31. 31. A method for producing a plant line of Brassicaceae or Helianthus, comprising the steps of: a) inducing mutagenesis in the cells of a starting variety of a Brassicaceae or Helianthus species; b) obtain one or more progeny plants from the cells; c) identifying at least one of the progeny plants containing a delta-15 fatty acid desaturase gene having at least one mutation, at least one mutation in a region encoding the His-Xaa amino acid motif. -Xaa-Xaa-His; and d) producing the plant line of at least one progeny plant through the auto or pollination of crossing, the plant line having at least one location of the delta-15 gene.

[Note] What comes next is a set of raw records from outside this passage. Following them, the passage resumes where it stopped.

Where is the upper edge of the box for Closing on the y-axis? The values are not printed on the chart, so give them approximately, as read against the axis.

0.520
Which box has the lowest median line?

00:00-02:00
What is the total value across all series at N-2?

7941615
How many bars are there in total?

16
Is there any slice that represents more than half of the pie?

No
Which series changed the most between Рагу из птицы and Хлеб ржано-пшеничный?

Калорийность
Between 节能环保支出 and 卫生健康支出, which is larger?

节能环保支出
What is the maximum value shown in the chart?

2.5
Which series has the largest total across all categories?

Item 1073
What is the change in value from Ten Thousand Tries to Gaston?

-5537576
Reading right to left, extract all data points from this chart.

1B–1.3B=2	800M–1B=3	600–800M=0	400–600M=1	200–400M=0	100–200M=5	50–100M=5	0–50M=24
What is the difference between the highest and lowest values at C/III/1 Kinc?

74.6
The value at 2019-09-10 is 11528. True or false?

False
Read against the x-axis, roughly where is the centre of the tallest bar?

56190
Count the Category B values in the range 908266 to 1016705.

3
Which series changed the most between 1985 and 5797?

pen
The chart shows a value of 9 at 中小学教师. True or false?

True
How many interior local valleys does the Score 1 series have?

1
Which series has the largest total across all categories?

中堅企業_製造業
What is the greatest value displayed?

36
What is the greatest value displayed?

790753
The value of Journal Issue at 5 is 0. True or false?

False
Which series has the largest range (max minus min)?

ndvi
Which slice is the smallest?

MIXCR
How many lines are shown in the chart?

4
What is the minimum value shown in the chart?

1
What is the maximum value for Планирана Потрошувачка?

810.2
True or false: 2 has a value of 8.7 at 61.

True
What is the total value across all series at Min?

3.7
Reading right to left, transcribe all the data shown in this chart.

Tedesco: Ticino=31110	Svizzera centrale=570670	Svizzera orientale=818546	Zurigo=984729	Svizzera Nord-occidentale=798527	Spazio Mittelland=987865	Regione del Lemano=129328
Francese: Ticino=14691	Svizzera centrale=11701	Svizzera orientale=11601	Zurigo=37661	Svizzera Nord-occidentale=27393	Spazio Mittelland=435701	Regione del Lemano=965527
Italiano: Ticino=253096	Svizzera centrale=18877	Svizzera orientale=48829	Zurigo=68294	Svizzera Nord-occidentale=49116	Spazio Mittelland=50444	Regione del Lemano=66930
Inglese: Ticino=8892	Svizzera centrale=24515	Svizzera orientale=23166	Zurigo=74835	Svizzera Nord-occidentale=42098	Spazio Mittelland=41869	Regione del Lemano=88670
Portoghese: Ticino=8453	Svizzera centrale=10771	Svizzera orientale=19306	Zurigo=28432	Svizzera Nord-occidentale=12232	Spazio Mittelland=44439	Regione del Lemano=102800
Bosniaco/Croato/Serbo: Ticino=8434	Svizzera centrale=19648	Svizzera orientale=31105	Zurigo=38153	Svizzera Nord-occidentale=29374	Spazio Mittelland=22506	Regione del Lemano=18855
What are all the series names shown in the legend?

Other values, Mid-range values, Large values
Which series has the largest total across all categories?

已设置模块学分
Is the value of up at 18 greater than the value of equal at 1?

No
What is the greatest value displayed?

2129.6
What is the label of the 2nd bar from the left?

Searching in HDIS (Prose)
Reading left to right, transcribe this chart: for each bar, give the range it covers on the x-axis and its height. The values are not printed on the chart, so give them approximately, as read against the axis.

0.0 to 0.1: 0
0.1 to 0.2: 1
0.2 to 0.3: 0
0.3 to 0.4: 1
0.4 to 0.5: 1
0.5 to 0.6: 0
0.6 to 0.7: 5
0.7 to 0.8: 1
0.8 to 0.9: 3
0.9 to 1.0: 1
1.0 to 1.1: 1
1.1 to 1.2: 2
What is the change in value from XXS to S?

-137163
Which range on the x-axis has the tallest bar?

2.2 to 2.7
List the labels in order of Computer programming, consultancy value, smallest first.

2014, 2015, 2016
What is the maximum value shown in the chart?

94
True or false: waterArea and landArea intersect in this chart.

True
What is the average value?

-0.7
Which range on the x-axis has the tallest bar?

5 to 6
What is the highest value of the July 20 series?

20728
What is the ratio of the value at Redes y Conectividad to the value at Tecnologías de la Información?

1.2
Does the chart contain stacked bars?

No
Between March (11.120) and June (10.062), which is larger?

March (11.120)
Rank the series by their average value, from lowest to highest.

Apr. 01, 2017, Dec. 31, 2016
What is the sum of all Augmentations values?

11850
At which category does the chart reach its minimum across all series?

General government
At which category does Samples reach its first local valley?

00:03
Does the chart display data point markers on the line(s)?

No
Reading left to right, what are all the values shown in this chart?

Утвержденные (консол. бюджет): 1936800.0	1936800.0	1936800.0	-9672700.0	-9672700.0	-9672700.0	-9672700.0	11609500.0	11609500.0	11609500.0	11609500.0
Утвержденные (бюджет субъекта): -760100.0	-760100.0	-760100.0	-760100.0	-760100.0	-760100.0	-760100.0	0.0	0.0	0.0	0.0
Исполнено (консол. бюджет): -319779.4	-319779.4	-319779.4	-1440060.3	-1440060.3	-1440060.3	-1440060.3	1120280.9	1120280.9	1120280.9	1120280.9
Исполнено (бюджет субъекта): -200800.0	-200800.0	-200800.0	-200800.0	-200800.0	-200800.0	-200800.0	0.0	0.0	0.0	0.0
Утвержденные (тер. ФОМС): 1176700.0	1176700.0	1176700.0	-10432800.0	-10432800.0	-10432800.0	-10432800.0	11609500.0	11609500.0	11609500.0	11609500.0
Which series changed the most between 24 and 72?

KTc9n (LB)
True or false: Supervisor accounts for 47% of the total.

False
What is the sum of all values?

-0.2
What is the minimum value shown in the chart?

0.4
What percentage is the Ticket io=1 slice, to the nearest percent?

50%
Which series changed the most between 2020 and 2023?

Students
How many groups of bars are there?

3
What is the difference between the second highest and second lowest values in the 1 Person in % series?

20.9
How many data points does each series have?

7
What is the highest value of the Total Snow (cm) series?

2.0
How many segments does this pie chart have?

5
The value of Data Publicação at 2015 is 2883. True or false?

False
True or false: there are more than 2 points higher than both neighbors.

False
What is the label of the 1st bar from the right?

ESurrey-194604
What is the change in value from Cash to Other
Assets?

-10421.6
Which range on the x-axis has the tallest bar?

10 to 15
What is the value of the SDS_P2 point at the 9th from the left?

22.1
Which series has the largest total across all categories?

32. 32. A canola seed designated Q4275 and represented by accession number of ATCC 97569.
33. 33. The progeny of the seed of claim 32, the progeny having a mutant delta-12 fatty acid desaturase present in the seed represented by the number ATCC Accession 97569.
34. 34. The progeny of claim 33, wherein the progenies are the Brassica napus plants.
35. 35. An isolated nucleic acid fragment, wherein the isolated nucleic acid fragment is selected from the group consisting of: (a) SEQ ID NO: 30; (b) SEQ I D NO: 31; (c) an RNA analog of SEQ ID NO: 30; (d) an RNA analog of SEQ ID NO: 31; (e) a fragment of nucleic acids having a nucleic acid sequence complementary to a), b), c) or d); and (f) a nucleic acid fragment of a), b), c), d) or e), ie at least 50 nucleotides in length having at least 70% sequence identity in the nucleotide sequence of SEQ ID NO: 30 or SEQ ID NO: 31.
36. 36. An isolated nucleic acid fragment comprising a sequence of at least 200 nucleotides having at least 70% identity for nucleotides 1 to about 1012 of SEQ ID NO: 28.
37. 37. An isolated nucleic acid fragment of claim 36, the sequence having at least 80% identity at nucleotides 1 to about 1012 of SEQ ID NO: 28.
38. 38. The isolated nucleic acid fragment of claim 26, the sequence having at least 90% identity at nucleotides 1 to about 1012 of SEQ ID NO: 28.